• DESCRIPTION OF THE TASK: All that should be output is the block of lines below from the line with "M341 844 606 875 525 935H490L473 928Z" to the line with "M159 609H183L209 621", both included, exactly as written.

::::::

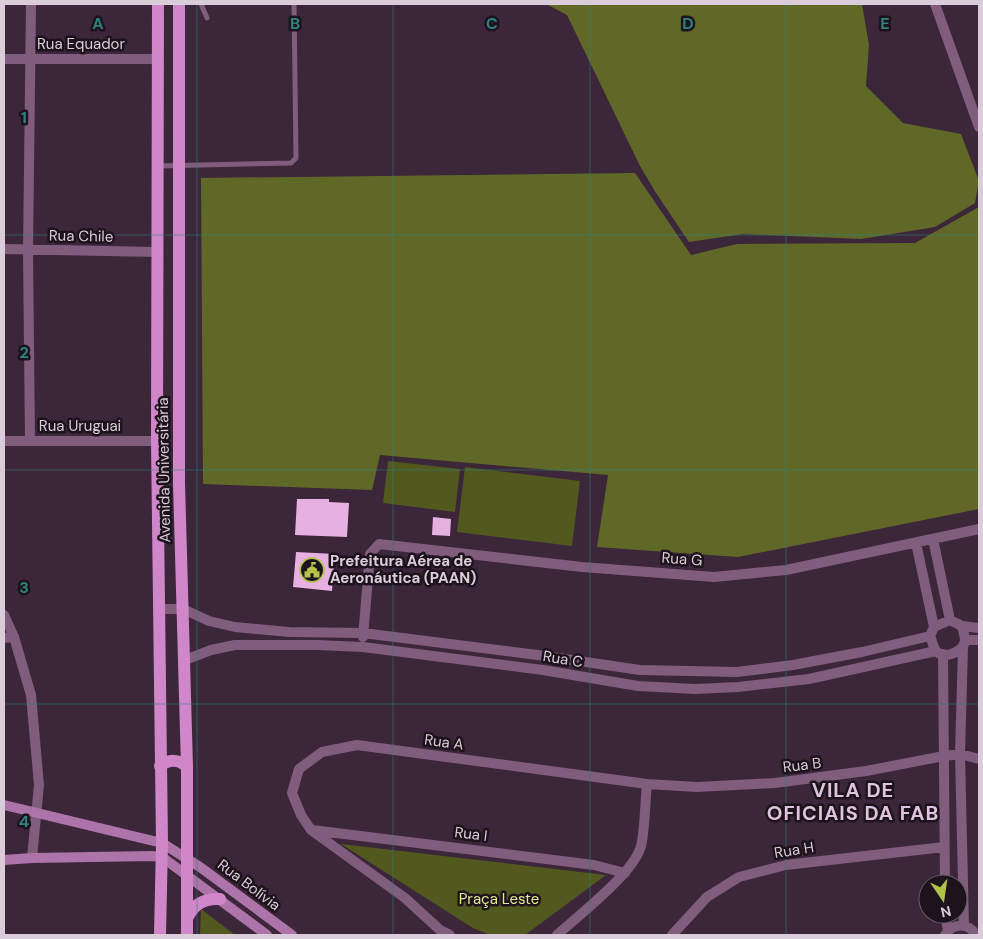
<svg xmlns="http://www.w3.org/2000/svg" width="983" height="939" font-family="'DM Sans',sans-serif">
  <rect width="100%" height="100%" fill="#3c263a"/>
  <!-- green -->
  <path fill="#52591f" d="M388 461 460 469 455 512 383 503Z
    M465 467 580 481 572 546 457 532Z
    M341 844 606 875 525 935H490L473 928Z
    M201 909 235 935H200Z"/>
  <!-- forest -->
  <path fill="#606828" d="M546 4H862L869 45 866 86 903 123 961 134 979 181 975 203 935 227 861 239 743 234 689 242 656 193 640 166 567 15Z
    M635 173 691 255 737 244 915 243 979 207V509L738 557 597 547 608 475 380 455 372 490 203 484 201 178Z"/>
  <!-- building -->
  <path fill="#e6b1e1" d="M297 499H329V502L349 503 347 537 295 535Z
    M433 517 451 519 450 536 432 535Z
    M296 552 335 554 332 591 293 587Z"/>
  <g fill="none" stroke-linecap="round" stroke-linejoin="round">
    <!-- service -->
    <path stroke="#805c7d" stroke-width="5" d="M201 4 207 18
      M158 166 291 163 296 158 294 4"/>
    <!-- minor -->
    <path stroke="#805c7d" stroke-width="10" d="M935 4 979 127
      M4 59H158
      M4 249 157 252
      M4 441H157
      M30 441 28 250 31 4
      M933 539 950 620
      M916 543 934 627
      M159 609H183L209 621 235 627 289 632 363 633 545 656 640 670 737 672 793 665 862 652 930 636
      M962 626C963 631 965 636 965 641 963 652 944 660 936 651 933 647 932 640 930 636L934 627 950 620 962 626 979 628
      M363 637 370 554 379 544 582 567 714 577 786 570 979 529
      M4 638 14 637
      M965 640H979
      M963 647 960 754 964 926
      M943 654 945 884
      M185 660 211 650 235 645H317L363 647 543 670 638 686 695 689 738 687 809 679 936 651
      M312 830 594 865 625 873
      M945 914 948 931
      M450 935 440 930 405 898 311 830 301 815 292 793 299 769 322 752 357 745 647 784 697 787 775 783 866 771 944 756 960 754 979 759
      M557 935C579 915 634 873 641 846 645 830 645 802 647 784
      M672 935 707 897 739 877 786 865 944 847
      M945 935C953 923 968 922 976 935"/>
    <!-- tertiary -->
    <path stroke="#805c7d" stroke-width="10" d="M4 615 14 637 31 695 39 785 32 858"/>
    <!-- secondary -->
    <path stroke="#ad74a9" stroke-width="10" d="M4 805 162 843 200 867 292 935
      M4 860 32 858 152 856 162 857 267 935"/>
    <!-- primary -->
    <path stroke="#d087ca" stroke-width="12" d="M158 4 157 441 162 843 160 935
      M179 4V483L187 767V935
      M160 766C169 759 179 759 187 767
      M187 919C193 904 205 898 220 899"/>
  </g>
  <!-- grid -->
  <path fill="none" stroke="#2e837e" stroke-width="1" stroke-opacity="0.55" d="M197 4V935M393 4V935M590 4V935M786 4V935M4 235H979M4 470H979M4 704H979"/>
  <!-- icons -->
  <defs>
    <g id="civic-ring" transform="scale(1.25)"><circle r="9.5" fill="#1d131c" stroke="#b4c24a" stroke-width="1.5"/><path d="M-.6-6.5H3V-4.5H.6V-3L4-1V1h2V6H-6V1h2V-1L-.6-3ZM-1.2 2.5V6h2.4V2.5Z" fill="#b4c24a"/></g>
  </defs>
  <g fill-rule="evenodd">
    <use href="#civic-ring" x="312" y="570"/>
  </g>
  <g text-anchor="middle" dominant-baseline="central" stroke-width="5" stroke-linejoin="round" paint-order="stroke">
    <!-- street labels -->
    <g font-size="15" fill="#dbccd9" stroke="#1d131c">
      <text x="81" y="44">Rua Equador</text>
      <text transform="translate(81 236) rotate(1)">Rua Chile</text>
      <text x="80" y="426">Rua Uruguai</text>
      <text transform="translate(164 470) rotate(-91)">Avenida Universitária</text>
      <text transform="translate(682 559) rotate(4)">Rua G</text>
      <text transform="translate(563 659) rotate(9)">Rua C</text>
      <text transform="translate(444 742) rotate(8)">Rua A</text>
      <text transform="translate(802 765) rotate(-7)">Rua B</text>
      <text transform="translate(471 834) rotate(7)">Rua I</text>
      <text transform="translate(794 850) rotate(-9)">Rua H</text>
      <text transform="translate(249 885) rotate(37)">Rua Bolívia</text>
    </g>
    <!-- poi labels -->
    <g font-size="15" font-weight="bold" fill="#dbccd9" stroke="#1d131c" text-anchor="start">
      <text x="330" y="561">Prefeitura Aérea de<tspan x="330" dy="17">Aeronáutica (PAAN)</tspan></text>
    </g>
    <!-- park labels -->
    <g font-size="15" fill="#dfed90" stroke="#1d131c">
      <text x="499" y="899">Praça Leste</text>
    </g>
    <!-- district labels -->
    <g font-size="20" font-weight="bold" letter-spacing="1" fill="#dfc3dc" stroke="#1d131c">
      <text x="853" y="790">VILA DE<tspan x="853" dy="23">OFICIAIS DA FAB</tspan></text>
    </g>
  </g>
  <g font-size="16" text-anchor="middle" font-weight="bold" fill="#2e837e" stroke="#1d131c" stroke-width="5" stroke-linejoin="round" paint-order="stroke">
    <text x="98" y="29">A</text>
    <text x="295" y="29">B</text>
    <text x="492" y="29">C</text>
    <text x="688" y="29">D</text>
    <text x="885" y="29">E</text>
    <text x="24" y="123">1</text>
    <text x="24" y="358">2</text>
    <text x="24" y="593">3</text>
    <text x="24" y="827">4</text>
  </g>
  <!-- border -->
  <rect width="983" height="939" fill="none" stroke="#dbccd9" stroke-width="10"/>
  <!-- north arrow -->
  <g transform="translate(943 899) rotate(167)"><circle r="24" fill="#1d131c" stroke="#695d68"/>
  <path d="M0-4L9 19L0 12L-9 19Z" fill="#b4c24a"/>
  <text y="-8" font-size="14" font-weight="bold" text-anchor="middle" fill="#dbccd9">N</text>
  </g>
</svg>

::::::

• FINISHED EXERCISE:
    M341 844 606 875 525 935H490L473 928Z
    M201 909 235 935H200Z"/>
  <!-- forest -->
  <path fill="#606828" d="M546 4H862L869 45 866 86 903 123 961 134 979 181 975 203 935 227 861 239 743 234 689 242 656 193 640 166 567 15Z
    M635 173 691 255 737 244 915 243 979 207V509L738 557 597 547 608 475 380 455 372 490 203 484 201 178Z"/>
  <!-- building -->
  <path fill="#e6b1e1" d="M297 499H329V502L349 503 347 537 295 535Z
    M433 517 451 519 450 536 432 535Z
    M296 552 335 554 332 591 293 587Z"/>
  <g fill="none" stroke-linecap="round" stroke-linejoin="round">
    <!-- service -->
    <path stroke="#805c7d" stroke-width="5" d="M201 4 207 18
      M158 166 291 163 296 158 294 4"/>
    <!-- minor -->
    <path stroke="#805c7d" stroke-width="10" d="M935 4 979 127
      M4 59H158
      M4 249 157 252
      M4 441H157
      M30 441 28 250 31 4
      M933 539 950 620
      M916 543 934 627
      M159 609H183L209 621 235 627 289 632 363 633 545 656 640 670 737 672 793 665 862 652 930 636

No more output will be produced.